ABOUT THIS TASK:
Work through the material below and tally the lines holding "faire"; only the tally should be returned.

PROVIDED RECORDS:
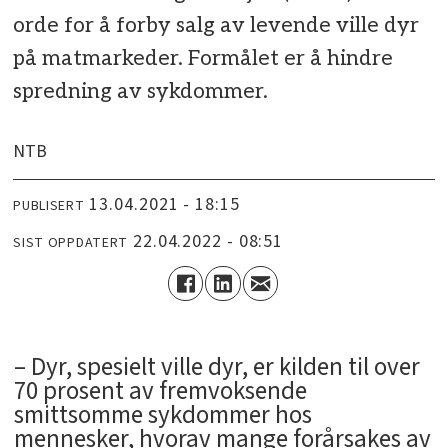
orde for å forby salg av levende ville dyr
på matmarkeder. Formålet er å hindre
spredning av sykdommer.
NTB
13.04.2021 - 18:15
PUBLISERT
22.04.2022 - 08:51
SIST OPPDATERT
– Dyr, spesielt ville dyr, er kilden til over
70 prosent av fremvoksende
smittsomme sykdommer hos
mennesker, hvorav mange forårsakes av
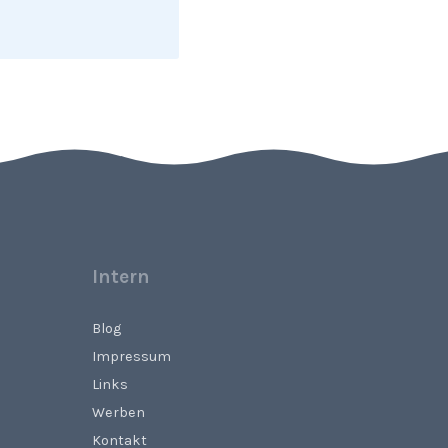
Intern
Blog
Impressum
Links
Werben
Kontakt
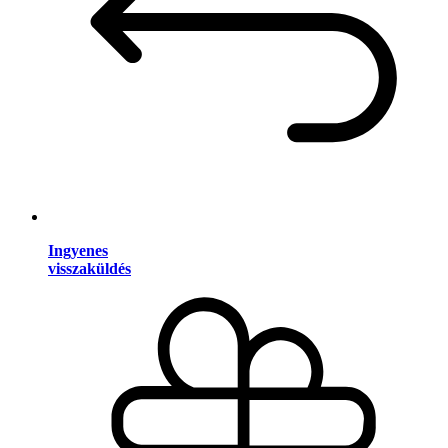
Ingyenes
visszaküldés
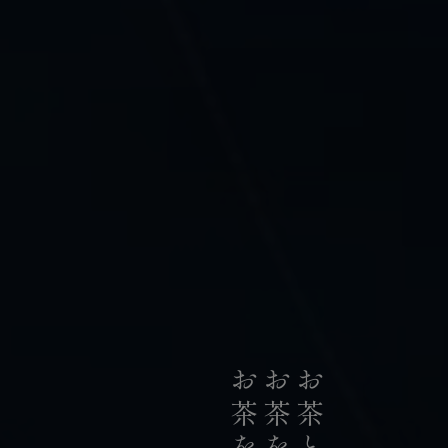
私たちは、日本の荒茶生産量のうち
お茶のリーディングカンパニーとして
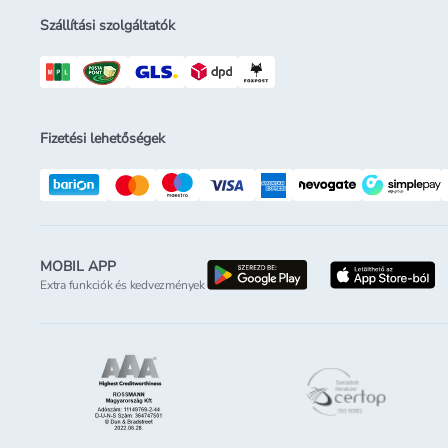
Szállítási szolgáltatók
Fizetési lehetőségek
MOBIL APP
letöltés a google-p
l
Extra funkciók és kedvezmények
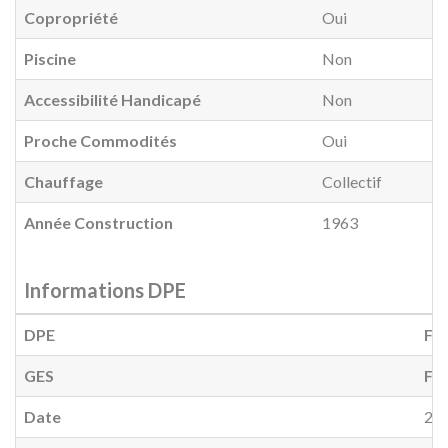
Copropriété
Oui
Piscine
Non
Accessibilité Handicapé
Non
Proche Commodités
Oui
Chauffage
Collectif
Année Construction
1963
Informations DPE
DPE
F
(
GES
F
(
Date
20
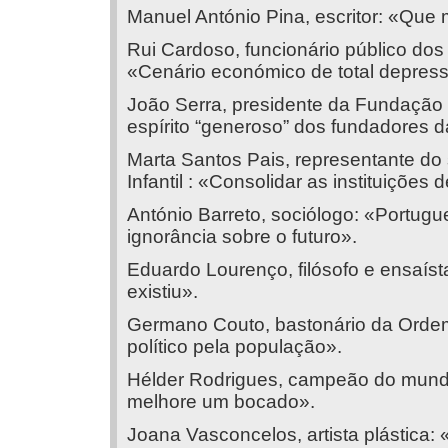
Manuel António Pina, escritor: «Que
Rui Cardoso, funcionário público do
«Cenário económico de total depres
João Serra, presidente da Fundação
espírito “generoso” dos fundadores 
Marta Santos Pais, representante do 
Infantil : «Consolidar as instituições
António Barreto, sociólogo: «Portu
ignorância sobre o futuro».
Eduardo Lourenço, filósofo e ensaís
existiu».
Germano Couto, bastonário da Ordem
político pela população».
Hélder Rodrigues, campeão do mundo
melhore um bocado».
Joana Vasconcelos, artista plástica:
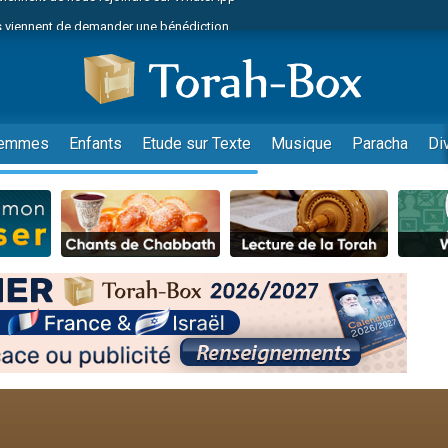
 viennent de demander une bénédiction
49 places pour étudier en groupe sur Zoom
lles musiques dans Torah-Box Music
nnes viennent de faire un don pour Sauvez la jambe de Yohan
viennent de nous rejoindre sur WhatsApp
emmes
Enfants
Etude sur Texte
Musique
Paracha
Di
viennent de nous rejoindre sur WhatsApp
viennent de nous rejoindre sur WhatsApp
les musiques dans Torah-Box Music
es viennent de faire un don pour Tsédaka : pauvres d'Israel
es viennent de faire un don pour Diane, 80 ans, dans un appartement insalub
sion radio : Visions de grandeur n°104 : Le Chabbath et le Birkat Hamazone à 
 viennent de demander une bénédiction
49 places pour étudier en groupe sur Zoom
de donner son Maasser
ent de donner son Maasser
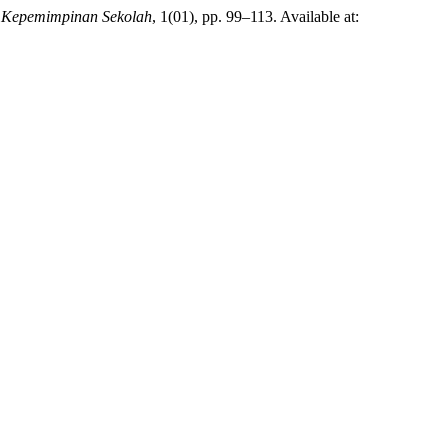
n Kepemimpinan Sekolah
, 1(01), pp. 99–113. Available at:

TASK RESPONSE:
3